• Page text
········

Although the use of regex is decided, how it is to be used still is not. Again we are faced with choices, search for all instances of characters in need of encoding, let's call it the "brute force" method, or eliminate all characters not needing encoding, the 'elimination game'. In many cases it is a toss up which way to go, six dozen of one, half of the other, but in this case, the later turns out to be the more efficent, as well as being more straight forward.

Let's talk about that last part first, being more straight forward. Consider the case of the percent sign, '%'. We can't very well create an all inclusive regular expression which involves the '%' sign because as soon as we encode the first character, the '%' sign in the encoded strings will start showing up as needing encoding again. Infinite loops are also not my idea of fun and to try to come up with some way around this problem that does not in itself cause even more problems would also not be fun.

On the other hand, going the other possible route, eliminating all characters not in need of encoding has a side benefit of, in this case, being more efficient.

Regarding the efficiency, a 'brute force' regex used to search for specific instances of target characters might look like this:

/([\s!"#$%&'()*+\/:;<=>?`{|}~\]\[\^\\])/

Don't worry though, since we aren't going to use it, you don't have to worry too much about understanding what it means other than knowing that ignoring the Regex opening and closing '/' characters, the Capture Group opening and closing '(' and ')' and the Class opening and closing '[' and ']', along with the numerous '\' character used to "escape" the following character, the rest of the characters would basically be used to make a character per character comparison with each character in the string to be searched.

With the almost 30 characters in that expression, the 'space', !, ", #, $, %, &, (, ), *, +, /, :, ;, <, =, >, ?, `, {, |, }, ~, ], [, ^ and finally the \, almost 30 base comparisons per search string would be required. Were there only a few, instead of close to 30, I'd be tempted to go that route but when the 30 base comparisons ends up being multiplied by the total number of characters being searched and also, since there is a much better way, this method gets a pass.

········

• Assignment 1
In the regex encoding text, why can't an all-inclusive regular expression include the '%' sign?
• Assignment 2
Carry on the text about encoding characters with regex, starting after its last sentence.

········

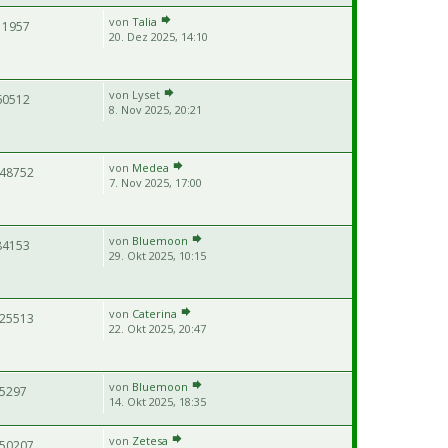
von
Talia
11957
20. Dez 2025, 14:10
von
Lyset
60512
8. Nov 2025, 20:21
von
Medea
48752
7. Nov 2025, 17:00
von
Bluemoon
84153
29. Okt 2025, 10:15
von
Caterina
25513
22. Okt 2025, 20:47
von
Bluemoon
5297
14. Okt 2025, 18:35
von
Zetesa
50207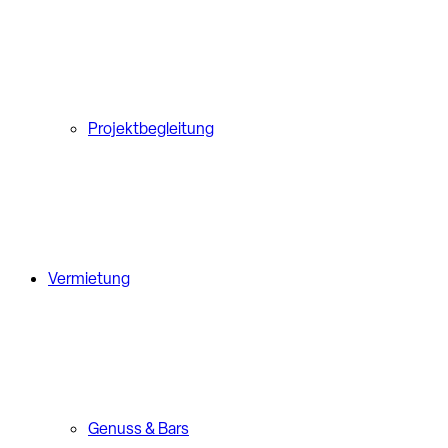
Projektbegleitung
Vermietung
Genuss & Bars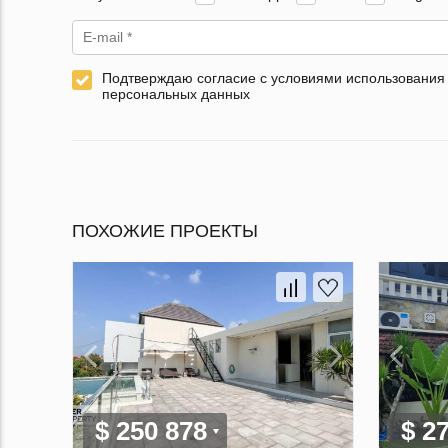
Подтверждаю согласие с условиями использования
персональных данных
ПОХОЖИЕ ПРОЕКТЫ
$ 250 878
$ 2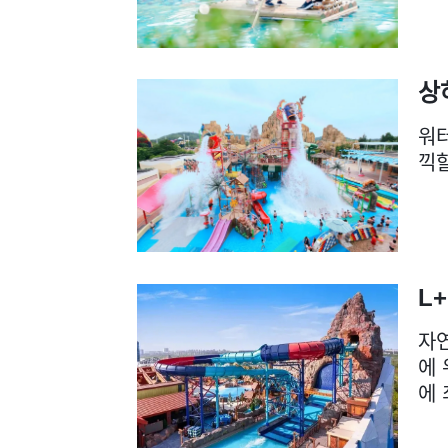
상
워
끽할
L
자연
에 
에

········

• Task output 1
Once the first character is encoded, the '%' sign in the encoded strings would start showing up as needing encoding again.

• Task output 2
The common implementation of regular expressions

Regular Expressions support the specifying of not only specific characters or strings of characters that must be matched, as shown just previously but also, and more useful in our project, specifying a range of characters to be matched.

Although it may seem like searching through a string based on a range of characters is not much different than searching through a string for individual characters contained in an array, regex implementations can make one very important optimization.

Instead of a regex process performing a comparison which requires one comaparison for each possible comparison pair, such as:

var targetString = 'String being searched.';
var searchCharacter = {'a','b','c','d'....};
for (var x = 0; x < searchString.length; x++) {
  for (var y = 0; y < searchCharacter.length; y++) {
    if (targetString[x] == searchCharacter[y])
      GOTCHA!!!
  }
}

A regex expression can be written and used that instead will perform a comparison only once on each character being searched among against a range of characters being searched for using something like this:

var targetString = 'String being searched.';
var startCharacter = 'a';
var endCharacter = 'z';
for (var x = 0; x < searchString.length; x++) {
  if (Asc(startCharacter) <= Asc(targetString[x]) 
    && Asc(endCharacter) >= Asc(targetString[x]))
    GOTCHA!!!
}

The Elimination game

Besides searching for specific instances of a given character, regex can also be used to search for occurances of a range of characters specified in a character Class, e.g. find anything between the lower case letters 'a' and 'z', find anything between the upper case letters 'A' to 'Z' or find any numeral digit between the digits '0' to '9'.

Such a regex definition could look something like this:

/([a-zA-Z0-9])/

The core of what that means is exactly what was described in the example just above this regex. Find anything between 'a' to 'z', 'A' to 'Z' or '0' to '9'. The rest of it, the opening and closing expression delimiters '/', the opening and closing Capture Group characters '(' and ')' and the open and closing Character Class characters '[' and ']' are important but won't be gone into any great detail yet.

However, that expression has one serious problem, it would return only a single character each time essentially putting us back at square -1 having to search through each and every character.

Returning consecutive matches

Fortunately regex has a method to solve our little problem by returning as many consecutive characters that fit the conditions. This character is '*' and goes after whatever it is that needs to return more than a single character like this:

/([a-zA-Z0-9]*)/

Since the '*' is outside the Class definition but inside the Capture Group, it will include as many characters fitting the Class definition into any Capture Group it returns. A "Capture Group" is basically a list/string of all the characters matching the query parameters.

We are now 99.99999% ready to start encoding strings!! Unfortunately our regex is still not quite right. That last little bit, were it not dealt with, would find us in an infinite loop as it continually matches and returns all occurance matching the required conditions. So close but yet so far.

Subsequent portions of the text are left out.